'''

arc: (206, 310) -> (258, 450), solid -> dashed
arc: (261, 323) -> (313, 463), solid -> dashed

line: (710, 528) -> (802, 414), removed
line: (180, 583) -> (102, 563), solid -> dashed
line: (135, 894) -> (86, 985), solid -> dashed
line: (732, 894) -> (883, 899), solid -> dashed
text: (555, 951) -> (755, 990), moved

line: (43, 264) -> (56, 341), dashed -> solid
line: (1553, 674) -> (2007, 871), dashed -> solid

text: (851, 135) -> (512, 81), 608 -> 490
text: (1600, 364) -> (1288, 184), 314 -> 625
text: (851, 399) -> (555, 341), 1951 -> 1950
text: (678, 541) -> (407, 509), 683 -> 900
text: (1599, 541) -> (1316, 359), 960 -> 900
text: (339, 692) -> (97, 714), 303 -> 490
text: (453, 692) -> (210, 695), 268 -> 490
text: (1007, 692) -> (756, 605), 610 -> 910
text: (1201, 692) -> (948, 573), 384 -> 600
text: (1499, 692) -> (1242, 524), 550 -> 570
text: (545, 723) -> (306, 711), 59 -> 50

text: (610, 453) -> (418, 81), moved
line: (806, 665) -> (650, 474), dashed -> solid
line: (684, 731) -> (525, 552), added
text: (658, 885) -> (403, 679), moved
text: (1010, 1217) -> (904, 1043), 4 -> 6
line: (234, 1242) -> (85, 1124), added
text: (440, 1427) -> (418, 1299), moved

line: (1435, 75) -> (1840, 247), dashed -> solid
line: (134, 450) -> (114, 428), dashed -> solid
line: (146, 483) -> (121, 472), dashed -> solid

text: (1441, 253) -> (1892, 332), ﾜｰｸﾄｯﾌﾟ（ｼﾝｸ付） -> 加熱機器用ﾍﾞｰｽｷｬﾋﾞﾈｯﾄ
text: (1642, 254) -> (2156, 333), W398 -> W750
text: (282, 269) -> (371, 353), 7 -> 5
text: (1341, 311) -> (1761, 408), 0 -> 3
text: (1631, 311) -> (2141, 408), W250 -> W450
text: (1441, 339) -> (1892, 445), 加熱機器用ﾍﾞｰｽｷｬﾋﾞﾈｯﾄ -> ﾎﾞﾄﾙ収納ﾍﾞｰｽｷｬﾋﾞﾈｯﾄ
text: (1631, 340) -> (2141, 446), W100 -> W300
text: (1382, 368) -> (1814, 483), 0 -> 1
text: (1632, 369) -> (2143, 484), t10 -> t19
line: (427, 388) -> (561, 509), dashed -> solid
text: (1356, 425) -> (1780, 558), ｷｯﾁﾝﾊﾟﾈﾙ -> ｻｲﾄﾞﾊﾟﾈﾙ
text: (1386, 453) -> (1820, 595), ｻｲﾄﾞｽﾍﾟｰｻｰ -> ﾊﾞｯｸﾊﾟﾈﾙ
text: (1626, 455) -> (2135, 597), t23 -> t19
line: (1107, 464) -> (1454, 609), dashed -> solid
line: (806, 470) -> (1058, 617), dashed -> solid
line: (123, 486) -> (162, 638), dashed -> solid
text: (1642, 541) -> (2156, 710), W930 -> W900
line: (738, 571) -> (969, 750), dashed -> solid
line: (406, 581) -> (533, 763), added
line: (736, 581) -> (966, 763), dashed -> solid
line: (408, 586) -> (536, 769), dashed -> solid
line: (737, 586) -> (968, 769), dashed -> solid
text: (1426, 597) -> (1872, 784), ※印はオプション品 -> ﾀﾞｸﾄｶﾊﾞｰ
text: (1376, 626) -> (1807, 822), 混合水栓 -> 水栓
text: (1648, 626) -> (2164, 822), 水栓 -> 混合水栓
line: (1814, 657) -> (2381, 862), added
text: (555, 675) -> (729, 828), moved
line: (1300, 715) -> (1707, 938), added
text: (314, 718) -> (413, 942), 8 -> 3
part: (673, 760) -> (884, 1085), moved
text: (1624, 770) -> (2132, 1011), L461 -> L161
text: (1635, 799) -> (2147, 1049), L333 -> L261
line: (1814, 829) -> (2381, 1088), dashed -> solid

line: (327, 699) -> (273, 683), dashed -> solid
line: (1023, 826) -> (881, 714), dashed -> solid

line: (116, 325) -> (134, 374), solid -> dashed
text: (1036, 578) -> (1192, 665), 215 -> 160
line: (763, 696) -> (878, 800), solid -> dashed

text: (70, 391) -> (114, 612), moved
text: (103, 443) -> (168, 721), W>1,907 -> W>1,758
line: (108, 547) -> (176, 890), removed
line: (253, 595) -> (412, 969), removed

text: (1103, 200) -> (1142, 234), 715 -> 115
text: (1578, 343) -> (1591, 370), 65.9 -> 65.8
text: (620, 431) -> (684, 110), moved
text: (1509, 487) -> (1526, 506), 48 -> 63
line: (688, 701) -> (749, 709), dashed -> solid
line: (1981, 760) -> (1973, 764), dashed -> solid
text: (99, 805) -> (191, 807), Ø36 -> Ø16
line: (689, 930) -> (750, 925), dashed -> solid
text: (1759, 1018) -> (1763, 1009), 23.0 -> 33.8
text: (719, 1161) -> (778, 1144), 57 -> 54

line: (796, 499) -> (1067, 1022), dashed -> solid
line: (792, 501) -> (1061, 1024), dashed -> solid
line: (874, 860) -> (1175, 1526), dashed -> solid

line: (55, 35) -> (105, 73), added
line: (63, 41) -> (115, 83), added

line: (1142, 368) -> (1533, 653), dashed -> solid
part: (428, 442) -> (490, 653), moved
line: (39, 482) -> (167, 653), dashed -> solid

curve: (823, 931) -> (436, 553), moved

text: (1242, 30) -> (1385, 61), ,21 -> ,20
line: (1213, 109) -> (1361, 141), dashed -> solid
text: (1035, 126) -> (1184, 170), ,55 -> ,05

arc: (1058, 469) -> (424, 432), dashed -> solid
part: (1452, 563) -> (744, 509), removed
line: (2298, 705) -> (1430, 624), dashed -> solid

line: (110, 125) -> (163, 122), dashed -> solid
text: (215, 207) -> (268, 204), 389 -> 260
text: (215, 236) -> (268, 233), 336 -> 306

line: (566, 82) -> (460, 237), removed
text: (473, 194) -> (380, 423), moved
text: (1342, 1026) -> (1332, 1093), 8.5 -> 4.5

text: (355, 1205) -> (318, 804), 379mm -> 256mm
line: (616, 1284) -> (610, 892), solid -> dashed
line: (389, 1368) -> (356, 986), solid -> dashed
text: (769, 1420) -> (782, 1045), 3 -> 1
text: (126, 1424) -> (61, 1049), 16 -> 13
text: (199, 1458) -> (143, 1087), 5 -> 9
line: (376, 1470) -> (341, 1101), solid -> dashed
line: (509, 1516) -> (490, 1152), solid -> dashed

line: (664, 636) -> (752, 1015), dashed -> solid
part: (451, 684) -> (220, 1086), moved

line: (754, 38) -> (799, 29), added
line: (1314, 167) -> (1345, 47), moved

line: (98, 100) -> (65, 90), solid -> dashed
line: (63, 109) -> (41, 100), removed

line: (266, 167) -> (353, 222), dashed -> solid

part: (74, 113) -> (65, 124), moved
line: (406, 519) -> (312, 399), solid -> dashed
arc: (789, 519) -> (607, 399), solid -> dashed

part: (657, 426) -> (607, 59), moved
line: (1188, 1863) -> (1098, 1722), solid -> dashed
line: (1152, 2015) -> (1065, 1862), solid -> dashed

'''

• **Action item**: Keep every word the same. Retype all the material.

• **Task output**:
arc: (206, 310) -> (258, 450), solid -> dashed
arc: (261, 323) -> (313, 463), solid -> dashed

line: (710, 528) -> (802, 414), removed
line: (180, 583) -> (102, 563), solid -> dashed
line: (135, 894) -> (86, 985), solid -> dashed
line: (732, 894) -> (883, 899), solid -> dashed
text: (555, 951) -> (755, 990), moved

line: (43, 264) -> (56, 341), dashed -> solid
line: (1553, 674) -> (2007, 871), dashed -> solid

text: (851, 135) -> (512, 81), 608 -> 490
text: (1600, 364) -> (1288, 184), 314 -> 625
text: (851, 399) -> (555, 341), 1951 -> 1950
text: (678, 541) -> (407, 509), 683 -> 900
text: (1599, 541) -> (1316, 359), 960 -> 900
text: (339, 692) -> (97, 714), 303 -> 490
text: (453, 692) -> (210, 695), 268 -> 490
text: (1007, 692) -> (756, 605), 610 -> 910
text: (1201, 692) -> (948, 573), 384 -> 600
text: (1499, 692) -> (1242, 524), 550 -> 570
text: (545, 723) -> (306, 711), 59 -> 50

text: (610, 453) -> (418, 81), moved
line: (806, 665) -> (650, 474), dashed -> solid
line: (684, 731) -> (525, 552), added
text: (658, 885) -> (403, 679), moved
text: (1010, 1217) -> (904, 1043), 4 -> 6
line: (234, 1242) -> (85, 1124), added
text: (440, 1427) -> (418, 1299), moved

line: (1435, 75) -> (1840, 247), dashed -> solid
line: (134, 450) -> (114, 428), dashed -> solid
line: (146, 483) -> (121, 472), dashed -> solid

text: (1441, 253) -> (1892, 332), ﾜｰｸﾄｯﾌﾟ（ｼﾝｸ付） -> 加熱機器用ﾍﾞｰｽｷｬﾋﾞﾈｯﾄ
text: (1642, 254) -> (2156, 333), W398 -> W750
text: (282, 269) -> (371, 353), 7 -> 5
text: (1341, 311) -> (1761, 408), 0 -> 3
text: (1631, 311) -> (2141, 408), W250 -> W450
text: (1441, 339) -> (1892, 445), 加熱機器用ﾍﾞｰｽｷｬﾋﾞﾈｯﾄ -> ﾎﾞﾄﾙ収納ﾍﾞｰｽｷｬﾋﾞﾈｯﾄ
text: (1631, 340) -> (2141, 446), W100 -> W300
text: (1382, 368) -> (1814, 483), 0 -> 1
text: (1632, 369) -> (2143, 484), t10 -> t19
line: (427, 388) -> (561, 509), dashed -> solid
text: (1356, 425) -> (1780, 558), ｷｯﾁﾝﾊﾟﾈﾙ -> ｻｲﾄﾞﾊﾟﾈﾙ
text: (1386, 453) -> (1820, 595), ｻｲﾄﾞｽﾍﾟｰｻｰ -> ﾊﾞｯｸﾊﾟﾈﾙ
text: (1626, 455) -> (2135, 597), t23 -> t19
line: (1107, 464) -> (1454, 609), dashed -> solid
line: (806, 470) -> (1058, 617), dashed -> solid
line: (123, 486) -> (162, 638), dashed -> solid
text: (1642, 541) -> (2156, 710), W930 -> W900
line: (738, 571) -> (969, 750), dashed -> solid
line: (406, 581) -> (533, 763), added
line: (736, 581) -> (966, 763), dashed -> solid
line: (408, 586) -> (536, 769), dashed -> solid
line: (737, 586) -> (968, 769), dashed -> solid
text: (1426, 597) -> (1872, 784), ※印はオプション品 -> ﾀﾞｸﾄｶﾊﾞｰ
text: (1376, 626) -> (1807, 822), 混合水栓 -> 水栓
text: (1648, 626) -> (2164, 822), 水栓 -> 混合水栓
line: (1814, 657) -> (2381, 862), added
text: (555, 675) -> (729, 828), moved
line: (1300, 715) -> (1707, 938), added
text: (314, 718) -> (413, 942), 8 -> 3
part: (673, 760) -> (884, 1085), moved
text: (1624, 770) -> (2132, 1011), L461 -> L161
text: (1635, 799) -> (2147, 1049), L333 -> L261
line: (1814, 829) -> (2381, 1088), dashed -> solid

line: (327, 699) -> (273, 683), dashed -> solid
line: (1023, 826) -> (881, 714), dashed -> solid

line: (116, 325) -> (134, 374), solid -> dashed
text: (1036, 578) -> (1192, 665), 215 -> 160
line: (763, 696) -> (878, 800), solid -> dashed

text: (70, 391) -> (114, 612), moved
text: (103, 443) -> (168, 721), W>1,907 -> W>1,758
line: (108, 547) -> (176, 890), removed
line: (253, 595) -> (412, 969), removed

text: (1103, 200) -> (1142, 234), 715 -> 115
text: (1578, 343) -> (1591, 370), 65.9 -> 65.8
text: (620, 431) -> (684, 110), moved
text: (1509, 487) -> (1526, 506), 48 -> 63
line: (688, 701) -> (749, 709), dashed -> solid
line: (1981, 760) -> (1973, 764), dashed -> solid
text: (99, 805) -> (191, 807), Ø36 -> Ø16
line: (689, 930) -> (750, 925), dashed -> solid
text: (1759, 1018) -> (1763, 1009), 23.0 -> 33.8
text: (719, 1161) -> (778, 1144), 57 -> 54

line: (796, 499) -> (1067, 1022), dashed -> solid
line: (792, 501) -> (1061, 1024), dashed -> solid
line: (874, 860) -> (1175, 1526), dashed -> solid

line: (55, 35) -> (105, 73), added
line: (63, 41) -> (115, 83), added

line: (1142, 368) -> (1533, 653), dashed -> solid
part: (428, 442) -> (490, 653), moved
line: (39, 482) -> (167, 653), dashed -> solid

curve: (823, 931) -> (436, 553), moved

text: (1242, 30) -> (1385, 61), ,21 -> ,20
line: (1213, 109) -> (1361, 141), dashed -> solid
text: (1035, 126) -> (1184, 170), ,55 -> ,05

arc: (1058, 469) -> (424, 432), dashed -> solid
part: (1452, 563) -> (744, 509), removed
line: (2298, 705) -> (1430, 624), dashed -> solid

line: (110, 125) -> (163, 122), dashed -> solid
text: (215, 207) -> (268, 204), 389 -> 260
text: (215, 236) -> (268, 233), 336 -> 306

line: (566, 82) -> (460, 237), removed
text: (473, 194) -> (380, 423), moved
text: (1342, 1026) -> (1332, 1093), 8.5 -> 4.5

text: (355, 1205) -> (318, 804), 379mm -> 256mm
line: (616, 1284) -> (610, 892), solid -> dashed
line: (389, 1368) -> (356, 986), solid -> dashed
text: (769, 1420) -> (782, 1045), 3 -> 1
text: (126, 1424) -> (61, 1049), 16 -> 13
text: (199, 1458) -> (143, 1087), 5 -> 9
line: (376, 1470) -> (341, 1101), solid -> dashed
line: (509, 1516) -> (490, 1152), solid -> dashed

line: (664, 636) -> (752, 1015), dashed -> solid
part: (451, 684) -> (220, 1086), moved

line: (754, 38) -> (799, 29), added
line: (1314, 167) -> (1345, 47), moved

line: (98, 100) -> (65, 90), solid -> dashed
line: (63, 109) -> (41, 100), removed

line: (266, 167) -> (353, 222), dashed -> solid

part: (74, 113) -> (65, 124), moved
line: (406, 519) -> (312, 399), solid -> dashed
arc: (789, 519) -> (607, 399), solid -> dashed

part: (657, 426) -> (607, 59), moved
line: (1188, 1863) -> (1098, 1722), solid -> dashed
line: (1152, 2015) -> (1065, 1862), solid -> dashed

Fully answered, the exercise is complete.